About 100 people huddled in two locker rooms in the school district's gymnasium for shelter as the tornado roared over them.
Construction worker Zac Arensman shielded his 4-year-old stepdaughter with his body after abandoning his family's nearby home. After the twister passed, he and others used a dislodged door as a stretcher to carry to safety a man who had been trapped in his car, one of three people authorities said had been critically injured.
"He was covered in blood," Arensman said of the man he helped carry. "It was chaotic. That's the best way to describe it - I mean, everybody freaking out, a mess."
Two of the injured were in fair condition Thursday.

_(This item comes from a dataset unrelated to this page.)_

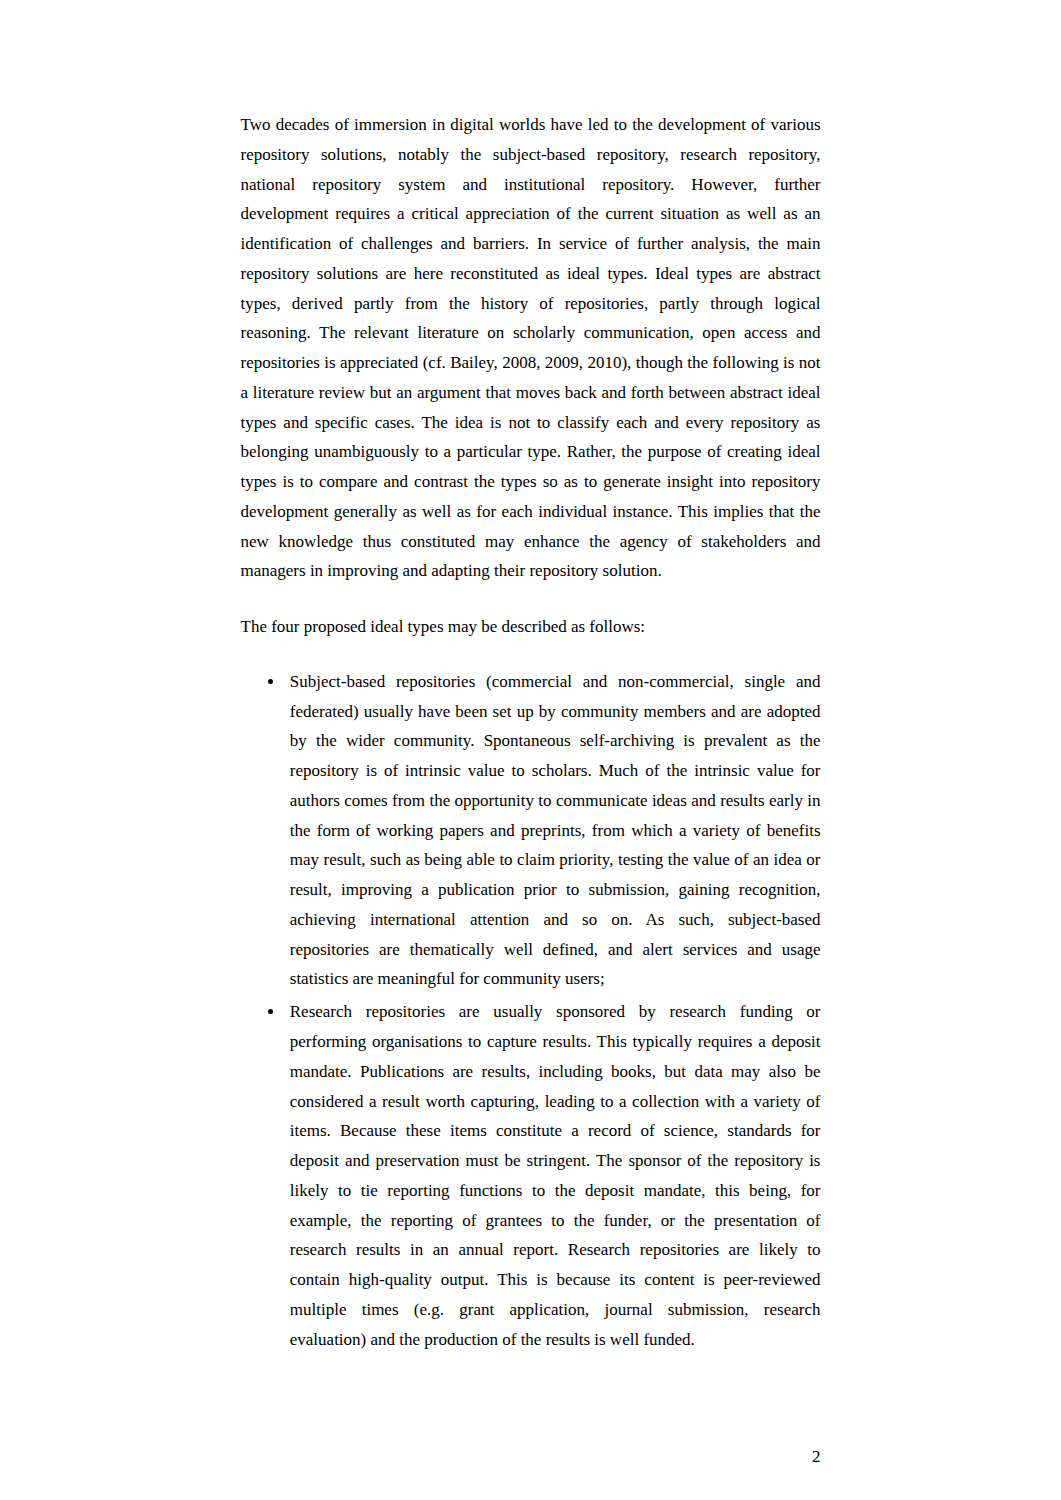Two decades of immersion in digital worlds have led to the development of various repository solutions, notably the subject-based repository, research repository, national repository system and institutional repository. However, further development requires a critical appreciation of the current situation as well as an identification of challenges and barriers. In service of further analysis, the main repository solutions are here reconstituted as ideal types. Ideal types are abstract types, derived partly from the history of repositories, partly through logical reasoning. The relevant literature on scholarly communication, open access and repositories is appreciated (cf. Bailey, 2008, 2009, 2010), though the following is not a literature review but an argument that moves back and forth between abstract ideal types and specific cases. The idea is not to classify each and every repository as belonging unambiguously to a particular type. Rather, the purpose of creating ideal types is to compare and contrast the types so as to generate insight into repository development generally as well as for each individual instance. This implies that the new knowledge thus constituted may enhance the agency of stakeholders and managers in improving and adapting their repository solution.
The four proposed ideal types may be described as follows:
Subject-based repositories (commercial and non-commercial, single and federated) usually have been set up by community members and are adopted by the wider community. Spontaneous self-archiving is prevalent as the repository is of intrinsic value to scholars. Much of the intrinsic value for authors comes from the opportunity to communicate ideas and results early in the form of working papers and preprints, from which a variety of benefits may result, such as being able to claim priority, testing the value of an idea or result, improving a publication prior to submission, gaining recognition, achieving international attention and so on. As such, subject-based repositories are thematically well defined, and alert services and usage statistics are meaningful for community users;
Research repositories are usually sponsored by research funding or performing organisations to capture results. This typically requires a deposit mandate. Publications are results, including books, but data may also be considered a result worth capturing, leading to a collection with a variety of items. Because these items constitute a record of science, standards for deposit and preservation must be stringent. The sponsor of the repository is likely to tie reporting functions to the deposit mandate, this being, for example, the reporting of grantees to the funder, or the presentation of research results in an annual report. Research repositories are likely to contain high-quality output. This is because its content is peer-reviewed multiple times (e.g. grant application, journal submission, research evaluation) and the production of the results is well funded.
2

Outside the gym, several cars looked as if they had been tossed from the parking lot into a nearby field. The elementary and middle schools next to the gym lost part of their roofs and many of their windows and suffered other damage. The high school was in even worse shape, with dislodged cement blocks and bricks from the building strewn around it.
Officials said about 70 percent of the economic damage caused by the storm was suffered by the school system. Gov. Kathleen Sebelius, who toured the area Thursday, said students would begin classes in temporary buildings in the fall.
"The devastation is enormous. I mean, you get a real sense of the power of Mother Nature. It looks like a bomb went off," Sebelius said. "The schools are really dismantled."
So was Kansas State, about 35 miles away.
Storm damage there, including torn off roofs and blown out windows, was estimated to exceed $20 million, said Tom Rawson, the university's vice president for administration and finance. Thursday's classes were canceled.
About 30 summer school classes were to be taught at temporary locations Friday. Some classrooms in damaged buildings could be functional by Monday, said M. Duane Nellis, provost and senior vice president.
About 15 homes in Manhattan were leveled and more than 30 others, as well as some businesses, were seriously damaged, according to the Riley County Police Department.